### RECORD EXTRACTS
■ ■ ■
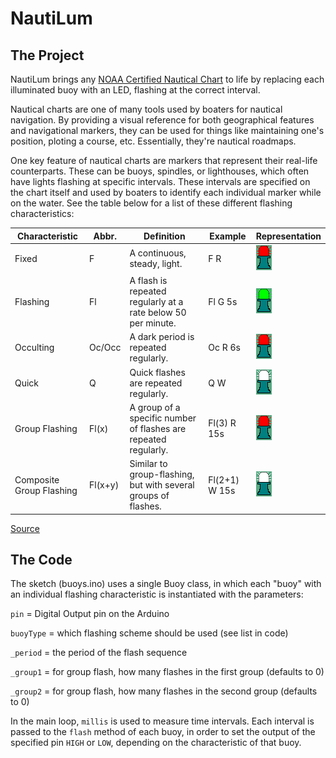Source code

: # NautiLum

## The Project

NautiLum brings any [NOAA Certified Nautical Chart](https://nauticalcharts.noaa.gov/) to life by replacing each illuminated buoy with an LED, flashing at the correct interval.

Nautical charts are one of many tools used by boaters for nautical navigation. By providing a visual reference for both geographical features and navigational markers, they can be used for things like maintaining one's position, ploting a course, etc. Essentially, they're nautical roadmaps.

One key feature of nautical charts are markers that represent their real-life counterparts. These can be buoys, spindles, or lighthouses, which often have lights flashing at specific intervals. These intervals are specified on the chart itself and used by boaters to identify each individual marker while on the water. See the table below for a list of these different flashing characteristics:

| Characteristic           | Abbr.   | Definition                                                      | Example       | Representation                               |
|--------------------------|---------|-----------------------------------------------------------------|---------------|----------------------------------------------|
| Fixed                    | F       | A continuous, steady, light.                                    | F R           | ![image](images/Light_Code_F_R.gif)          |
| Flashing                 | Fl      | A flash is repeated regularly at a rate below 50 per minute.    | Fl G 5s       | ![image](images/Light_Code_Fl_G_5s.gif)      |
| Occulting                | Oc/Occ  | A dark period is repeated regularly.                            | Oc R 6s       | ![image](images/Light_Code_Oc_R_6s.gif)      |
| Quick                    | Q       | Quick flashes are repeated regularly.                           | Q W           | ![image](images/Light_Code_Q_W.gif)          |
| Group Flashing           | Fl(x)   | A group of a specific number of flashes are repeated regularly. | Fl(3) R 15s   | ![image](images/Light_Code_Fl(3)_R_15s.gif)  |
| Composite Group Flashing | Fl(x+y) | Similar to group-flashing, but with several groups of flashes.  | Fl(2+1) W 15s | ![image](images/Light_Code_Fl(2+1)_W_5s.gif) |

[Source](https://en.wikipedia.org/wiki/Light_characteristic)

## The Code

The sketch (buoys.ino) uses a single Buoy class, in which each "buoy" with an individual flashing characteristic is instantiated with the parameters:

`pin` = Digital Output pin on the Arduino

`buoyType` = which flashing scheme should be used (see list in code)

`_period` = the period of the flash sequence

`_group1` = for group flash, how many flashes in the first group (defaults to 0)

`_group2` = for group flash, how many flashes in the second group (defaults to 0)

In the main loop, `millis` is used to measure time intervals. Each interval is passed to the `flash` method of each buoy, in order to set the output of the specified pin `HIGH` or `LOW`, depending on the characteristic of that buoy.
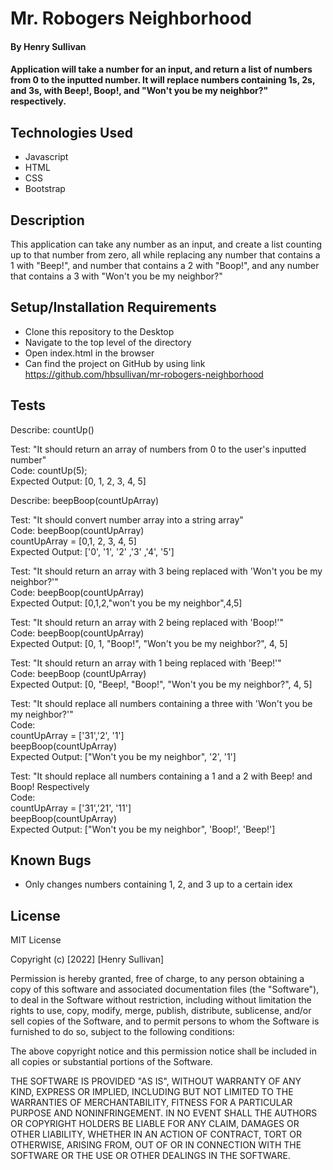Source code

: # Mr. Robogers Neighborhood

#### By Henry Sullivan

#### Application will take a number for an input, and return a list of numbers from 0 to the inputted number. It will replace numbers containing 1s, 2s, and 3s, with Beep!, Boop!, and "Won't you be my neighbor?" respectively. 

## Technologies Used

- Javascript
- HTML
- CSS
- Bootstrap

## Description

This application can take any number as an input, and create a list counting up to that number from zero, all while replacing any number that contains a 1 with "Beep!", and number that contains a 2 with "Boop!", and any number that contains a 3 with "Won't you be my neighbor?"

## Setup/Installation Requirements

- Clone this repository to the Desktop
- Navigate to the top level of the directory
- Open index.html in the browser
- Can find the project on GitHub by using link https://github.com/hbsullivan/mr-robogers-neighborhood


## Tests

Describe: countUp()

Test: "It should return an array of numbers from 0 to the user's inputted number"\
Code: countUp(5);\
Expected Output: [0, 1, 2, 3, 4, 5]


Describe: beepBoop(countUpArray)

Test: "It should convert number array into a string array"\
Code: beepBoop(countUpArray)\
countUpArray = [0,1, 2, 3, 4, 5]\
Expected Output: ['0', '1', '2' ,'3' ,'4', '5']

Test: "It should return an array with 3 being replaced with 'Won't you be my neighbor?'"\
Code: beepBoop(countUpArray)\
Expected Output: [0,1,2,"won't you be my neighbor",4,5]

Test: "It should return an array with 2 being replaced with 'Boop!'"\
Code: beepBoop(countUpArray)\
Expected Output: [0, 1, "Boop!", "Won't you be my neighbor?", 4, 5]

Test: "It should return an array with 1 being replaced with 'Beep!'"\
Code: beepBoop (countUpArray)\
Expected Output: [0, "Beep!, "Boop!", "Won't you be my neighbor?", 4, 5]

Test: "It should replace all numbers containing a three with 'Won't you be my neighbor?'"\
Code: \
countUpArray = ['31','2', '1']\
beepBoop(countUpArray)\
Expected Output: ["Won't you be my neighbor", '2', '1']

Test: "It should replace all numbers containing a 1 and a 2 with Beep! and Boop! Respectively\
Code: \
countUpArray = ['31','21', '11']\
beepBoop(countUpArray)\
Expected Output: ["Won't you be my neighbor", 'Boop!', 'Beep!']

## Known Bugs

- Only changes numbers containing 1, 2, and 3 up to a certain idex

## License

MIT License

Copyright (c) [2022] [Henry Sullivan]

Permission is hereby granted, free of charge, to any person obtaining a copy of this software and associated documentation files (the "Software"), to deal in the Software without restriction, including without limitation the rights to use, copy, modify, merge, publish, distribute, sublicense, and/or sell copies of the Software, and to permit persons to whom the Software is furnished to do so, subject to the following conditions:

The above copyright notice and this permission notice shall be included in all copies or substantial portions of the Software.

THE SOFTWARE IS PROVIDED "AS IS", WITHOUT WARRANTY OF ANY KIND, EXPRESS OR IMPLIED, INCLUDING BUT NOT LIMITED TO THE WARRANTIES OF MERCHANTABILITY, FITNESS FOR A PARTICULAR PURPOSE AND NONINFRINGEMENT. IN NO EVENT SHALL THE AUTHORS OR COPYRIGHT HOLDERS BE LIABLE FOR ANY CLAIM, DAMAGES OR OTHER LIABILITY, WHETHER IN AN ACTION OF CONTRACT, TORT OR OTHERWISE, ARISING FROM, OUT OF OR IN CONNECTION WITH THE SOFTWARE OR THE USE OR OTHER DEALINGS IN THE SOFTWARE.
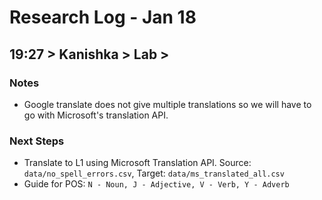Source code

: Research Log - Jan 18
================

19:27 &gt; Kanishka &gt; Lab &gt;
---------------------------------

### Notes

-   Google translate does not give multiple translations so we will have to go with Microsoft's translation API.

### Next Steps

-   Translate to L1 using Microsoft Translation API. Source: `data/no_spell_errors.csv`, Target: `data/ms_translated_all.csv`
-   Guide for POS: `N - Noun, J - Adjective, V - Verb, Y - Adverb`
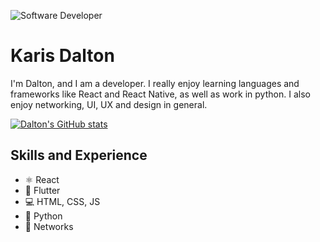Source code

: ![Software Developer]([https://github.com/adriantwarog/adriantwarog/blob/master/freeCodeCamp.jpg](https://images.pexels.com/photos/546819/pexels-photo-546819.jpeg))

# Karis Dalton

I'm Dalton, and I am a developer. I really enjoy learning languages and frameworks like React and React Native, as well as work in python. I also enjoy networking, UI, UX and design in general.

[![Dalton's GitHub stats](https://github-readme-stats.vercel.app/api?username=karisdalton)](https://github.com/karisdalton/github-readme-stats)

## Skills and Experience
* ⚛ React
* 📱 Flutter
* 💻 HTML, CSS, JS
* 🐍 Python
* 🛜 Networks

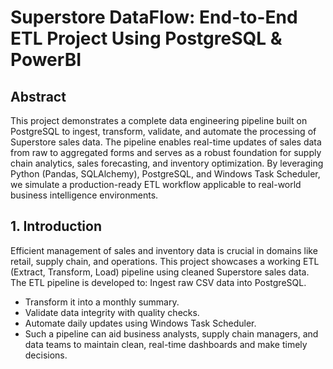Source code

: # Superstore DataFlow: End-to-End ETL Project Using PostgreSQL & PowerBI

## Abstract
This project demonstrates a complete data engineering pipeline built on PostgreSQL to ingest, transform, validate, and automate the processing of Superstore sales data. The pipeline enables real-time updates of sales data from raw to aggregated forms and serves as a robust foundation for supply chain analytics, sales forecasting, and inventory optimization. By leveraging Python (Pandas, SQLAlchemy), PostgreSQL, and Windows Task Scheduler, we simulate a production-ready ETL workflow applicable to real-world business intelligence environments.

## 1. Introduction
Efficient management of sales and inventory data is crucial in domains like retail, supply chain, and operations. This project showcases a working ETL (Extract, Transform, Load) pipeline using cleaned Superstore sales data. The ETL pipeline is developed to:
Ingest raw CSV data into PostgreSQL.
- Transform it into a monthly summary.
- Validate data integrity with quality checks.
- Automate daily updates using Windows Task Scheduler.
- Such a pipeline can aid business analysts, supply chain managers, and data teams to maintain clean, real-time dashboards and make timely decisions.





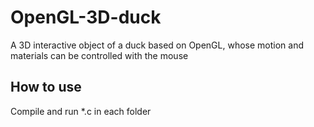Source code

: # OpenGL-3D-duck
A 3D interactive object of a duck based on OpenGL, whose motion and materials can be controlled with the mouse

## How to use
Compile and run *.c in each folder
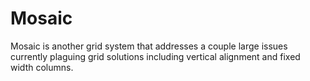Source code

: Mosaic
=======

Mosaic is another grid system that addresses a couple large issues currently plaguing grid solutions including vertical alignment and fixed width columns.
■ ■ ■
### ASSIGNED TASK
Could you write out everything from the line containing "This application can" down to the line containing "## Setup/Installation Requirements", replacing "application" with "program" and keeping everything else the same?

### EXERCISE RESPONSE
This program can take any number as an input, and create a list counting up to that number from zero, all while replacing any number that contains a 1 with "Beep!", and number that contains a 2 with "Boop!", and any number that contains a 3 with "Won't you be my neighbor?"

## Setup/Installation Requirements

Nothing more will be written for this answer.